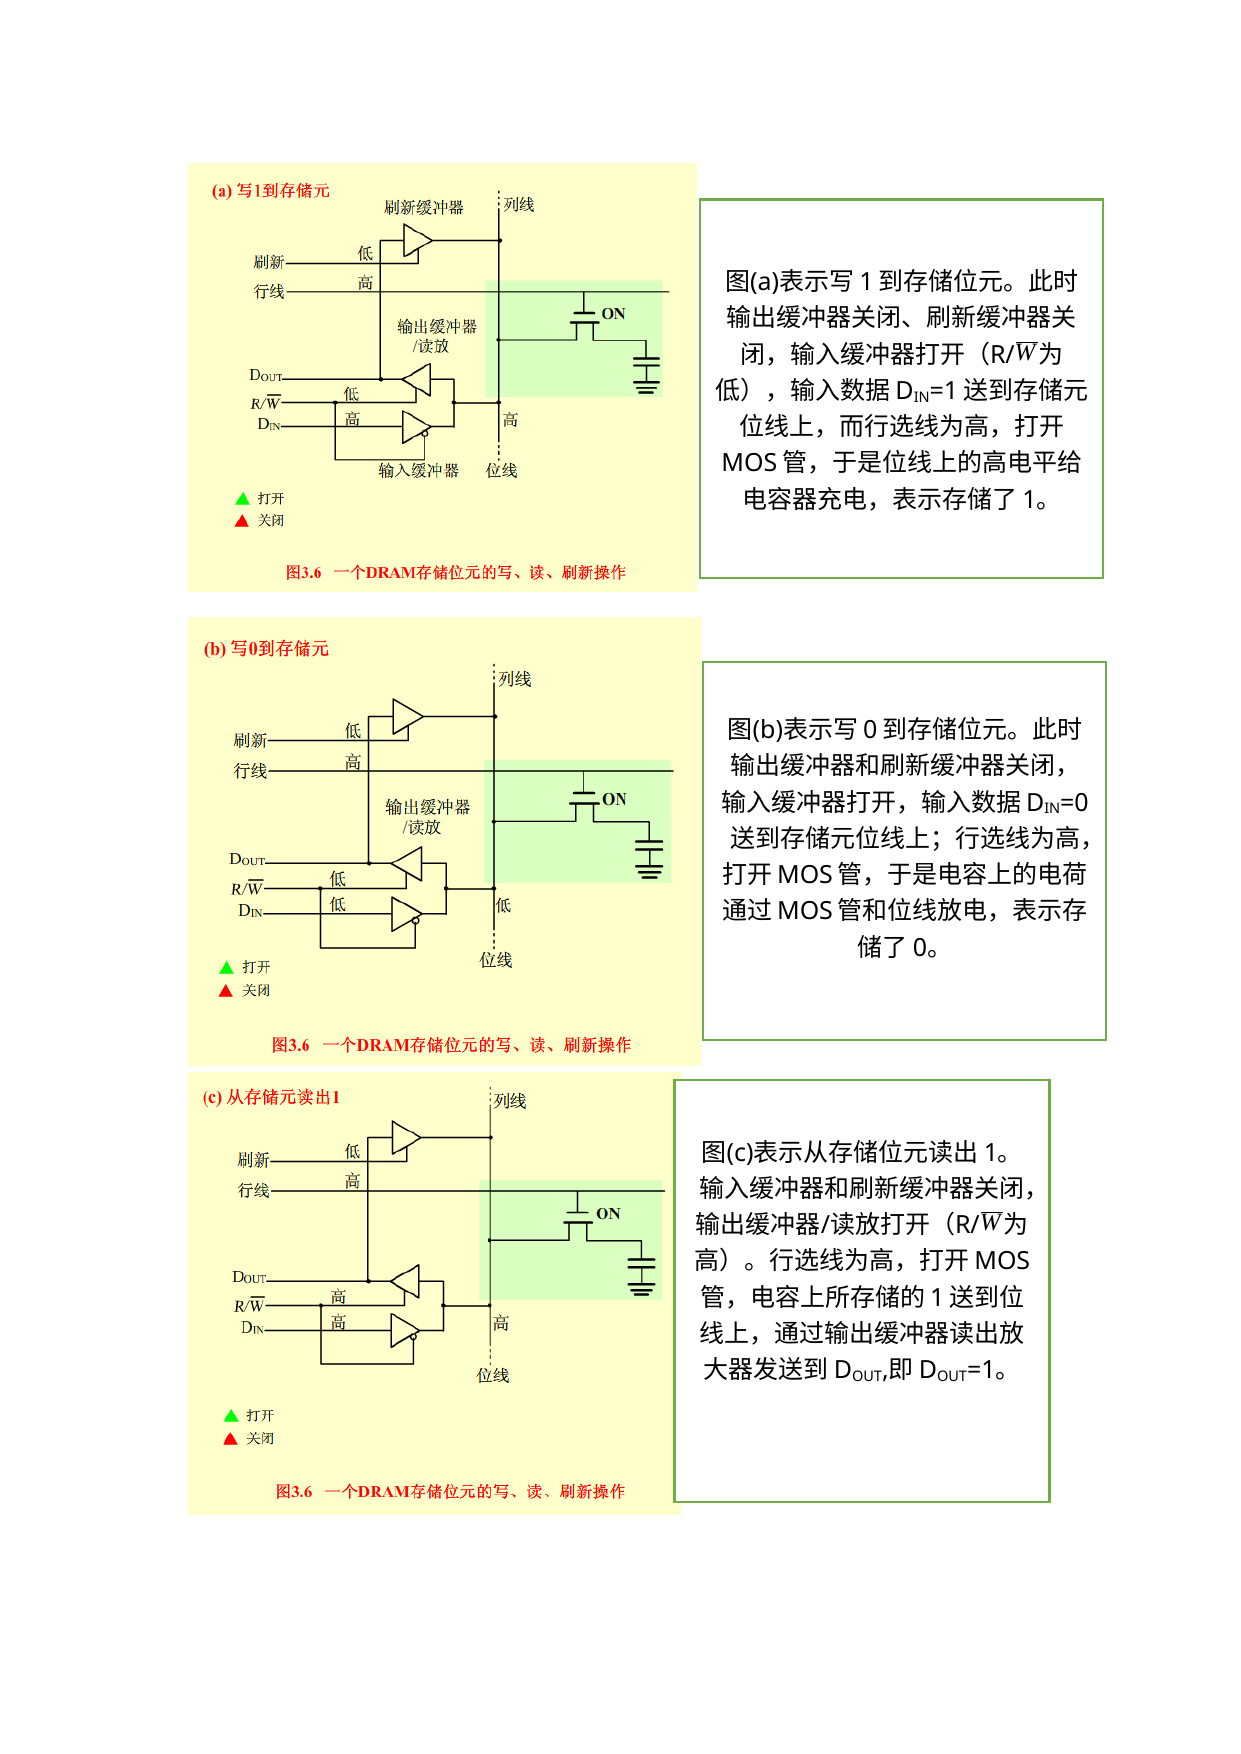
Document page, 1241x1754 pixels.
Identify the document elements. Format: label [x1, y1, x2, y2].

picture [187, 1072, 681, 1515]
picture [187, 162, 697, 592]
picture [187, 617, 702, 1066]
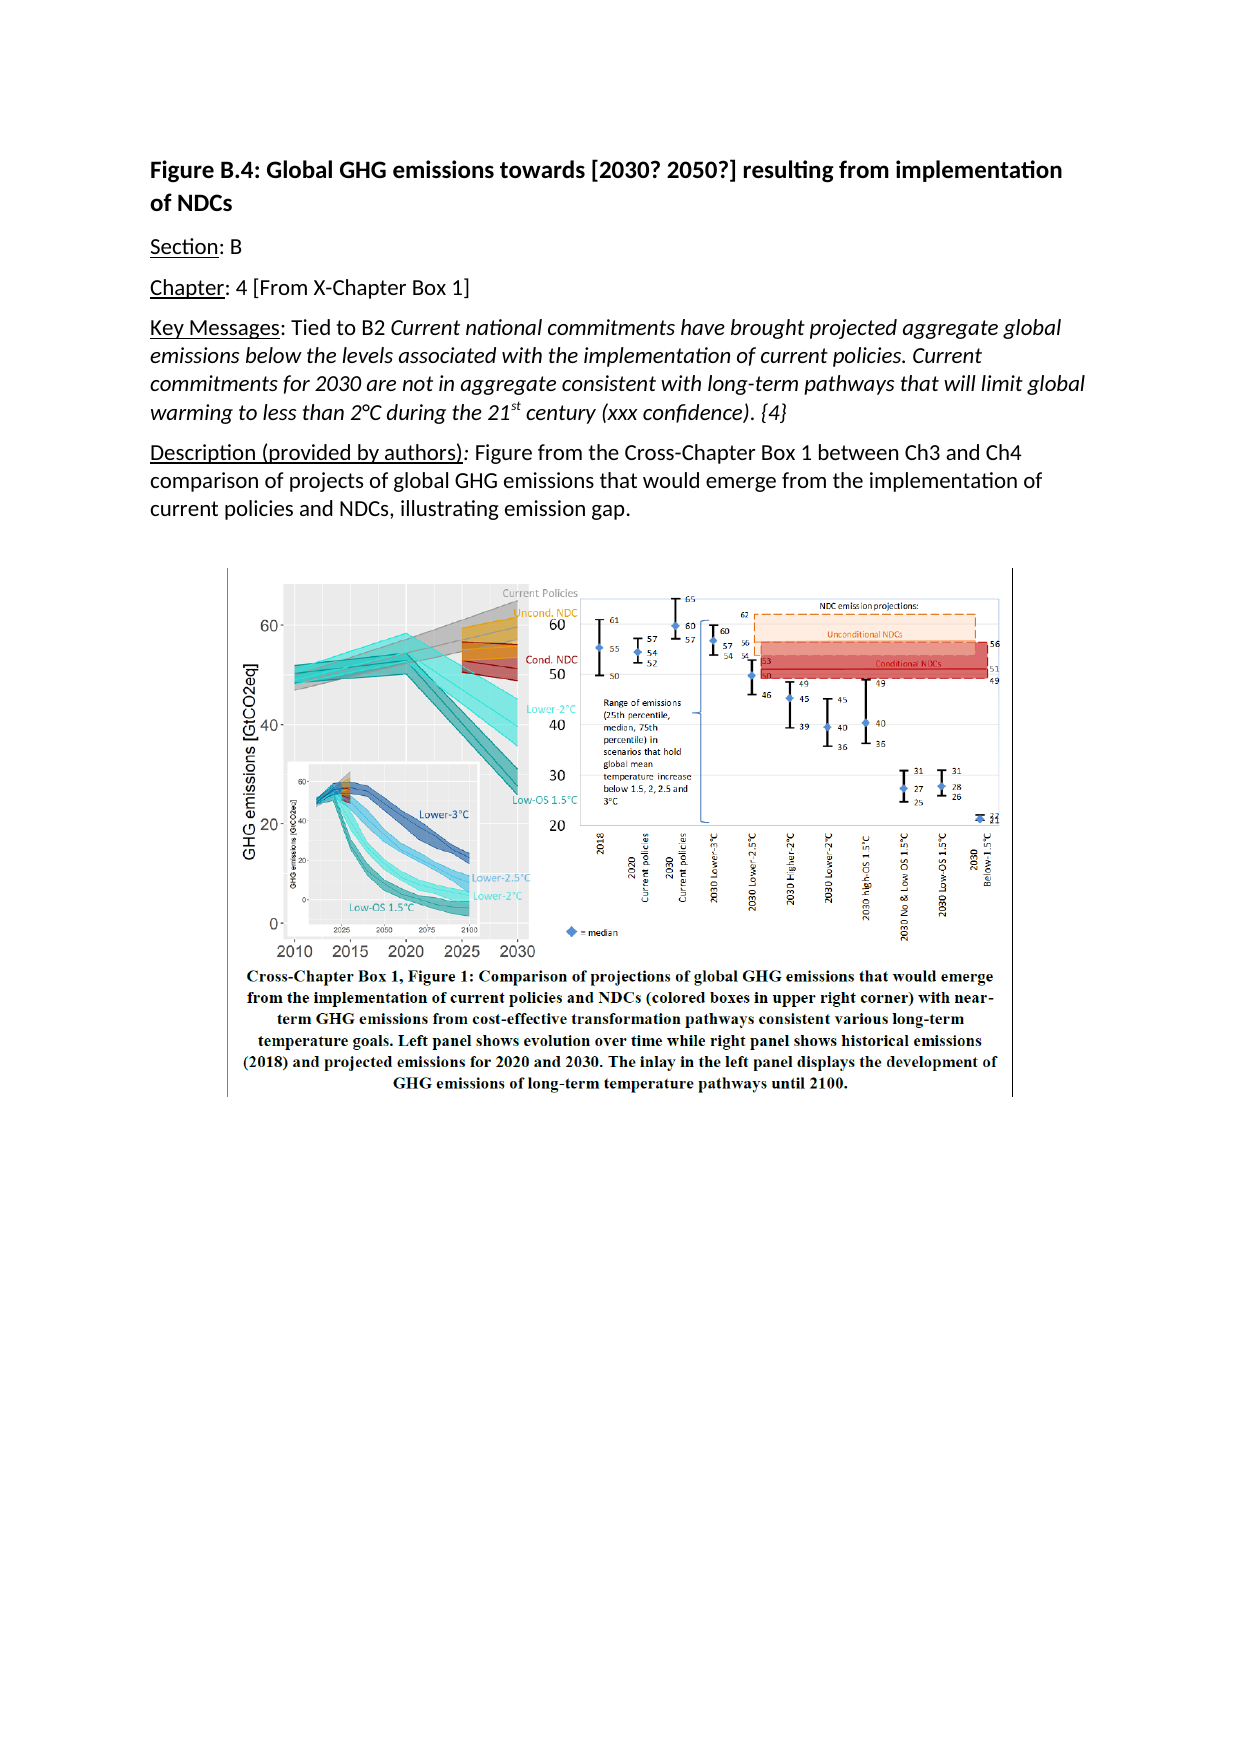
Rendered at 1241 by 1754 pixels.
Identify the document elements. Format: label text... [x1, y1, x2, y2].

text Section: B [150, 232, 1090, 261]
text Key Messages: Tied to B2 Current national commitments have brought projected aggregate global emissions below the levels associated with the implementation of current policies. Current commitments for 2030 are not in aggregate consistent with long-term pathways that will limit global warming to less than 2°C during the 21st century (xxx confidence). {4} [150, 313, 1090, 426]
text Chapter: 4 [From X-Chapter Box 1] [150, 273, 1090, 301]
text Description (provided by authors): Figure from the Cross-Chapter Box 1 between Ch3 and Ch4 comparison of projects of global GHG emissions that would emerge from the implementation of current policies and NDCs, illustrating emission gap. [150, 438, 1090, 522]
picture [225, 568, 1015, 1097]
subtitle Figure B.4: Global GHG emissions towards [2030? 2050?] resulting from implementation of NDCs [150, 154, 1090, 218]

******

▶ **Written task**:
Needed here is a verbatim copy of the data from the first line through the line with "Rendered at 1241 by 1754 pixels.", without pictures.

▶ **Output for this exercise**:
Document page, 1241x1754 pixels.
Identify the document elements. Format: label [x1, y1, x2, y2].

picture [187, 1072, 681, 1515]
picture [187, 162, 697, 592]
picture [187, 617, 702, 1066]
Rendered at 1241 by 1754 pixels.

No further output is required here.